HOW TO COMPLETE THIS TASK: Your answer should consist of every line from the records that holds the string "events".

EXTRACTED RECORDS:
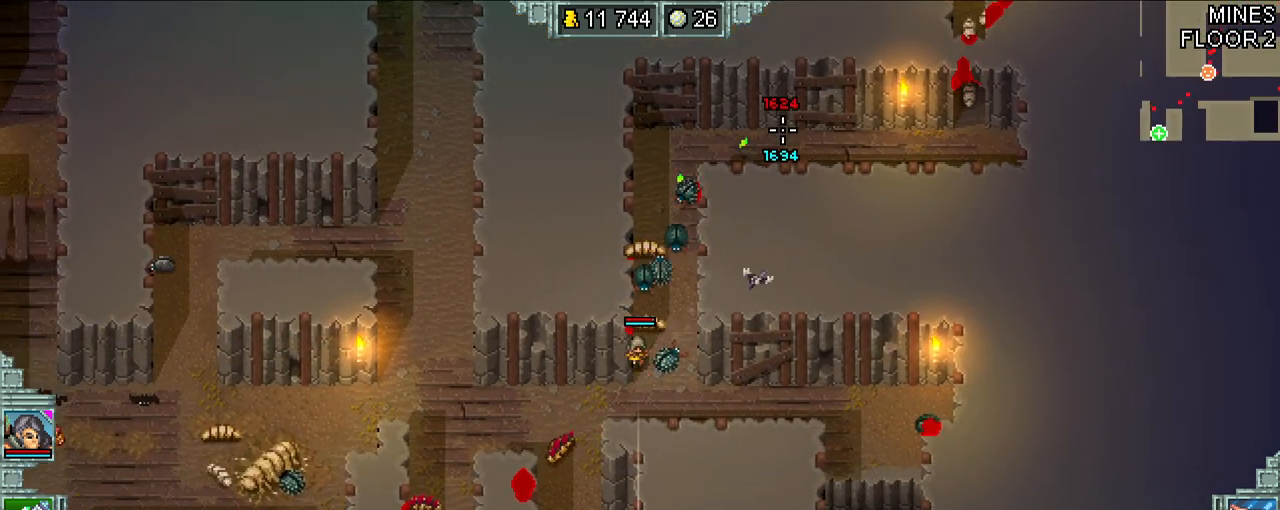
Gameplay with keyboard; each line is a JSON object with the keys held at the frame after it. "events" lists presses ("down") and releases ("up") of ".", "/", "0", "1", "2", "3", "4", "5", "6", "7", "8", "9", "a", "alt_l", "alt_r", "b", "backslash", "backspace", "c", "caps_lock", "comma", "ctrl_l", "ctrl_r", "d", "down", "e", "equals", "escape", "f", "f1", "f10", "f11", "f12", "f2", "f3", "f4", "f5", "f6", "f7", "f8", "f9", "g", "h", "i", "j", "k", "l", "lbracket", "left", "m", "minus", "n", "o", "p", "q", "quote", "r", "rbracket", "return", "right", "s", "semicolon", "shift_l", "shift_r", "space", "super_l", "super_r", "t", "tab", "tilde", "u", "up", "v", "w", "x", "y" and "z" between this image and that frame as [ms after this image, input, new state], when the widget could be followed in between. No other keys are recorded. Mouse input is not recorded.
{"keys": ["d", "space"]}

---

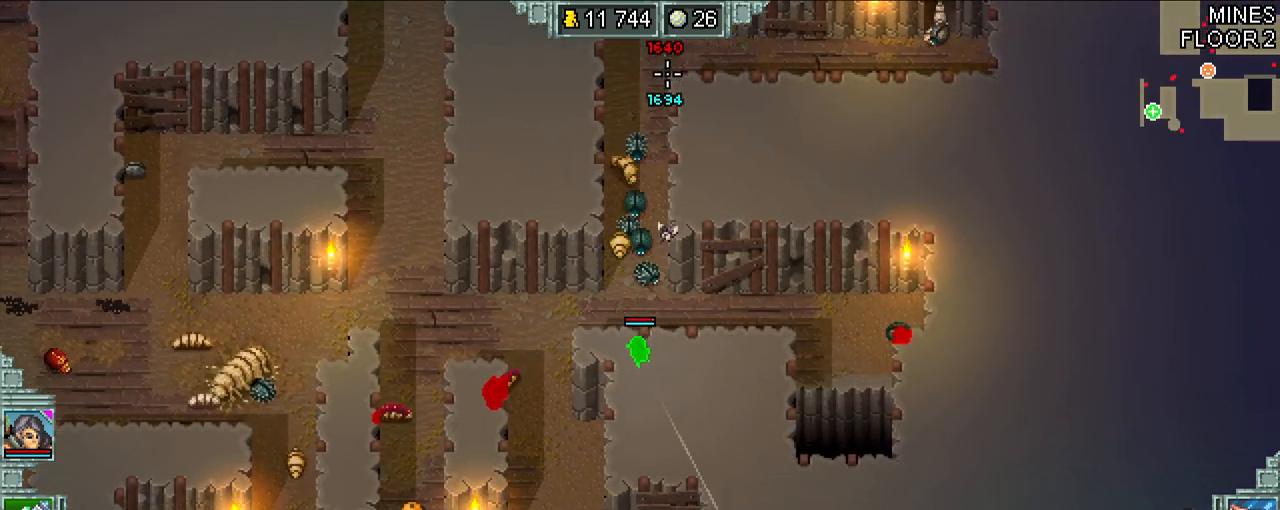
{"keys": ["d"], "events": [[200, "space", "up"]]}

ANSWER AREA:
Gameplay with keyboard; each line is a JSON object with the keys held at the frame after it. "events" lists presses ("down") and releases ("up") of ".", "/", "0", "1", "2", "3", "4", "5", "6", "7", "8", "9", "a", "alt_l", "alt_r", "b", "backslash", "backspace", "c", "caps_lock", "comma", "ctrl_l", "ctrl_r", "d", "down", "e", "equals", "escape", "f", "f1", "f10", "f11", "f12", "f2", "f3", "f4", "f5", "f6", "f7", "f8", "f9", "g", "h", "i", "j", "k", "l", "lbracket", "left", "m", "minus", "n", "o", "p", "q", "quote", "r", "rbracket", "return", "right", "s", "semicolon", "shift_l", "shift_r", "space", "super_l", "super_r", "t", "tab", "tilde", "u", "up", "v", "w", "x", "y" and "z" between this image and that frame as [ms after this image, input, new state], when the widget could be followed in between. No other keys are recorded. Mouse input is not recorded.
{"keys": ["d"], "events": [[200, "space", "up"]]}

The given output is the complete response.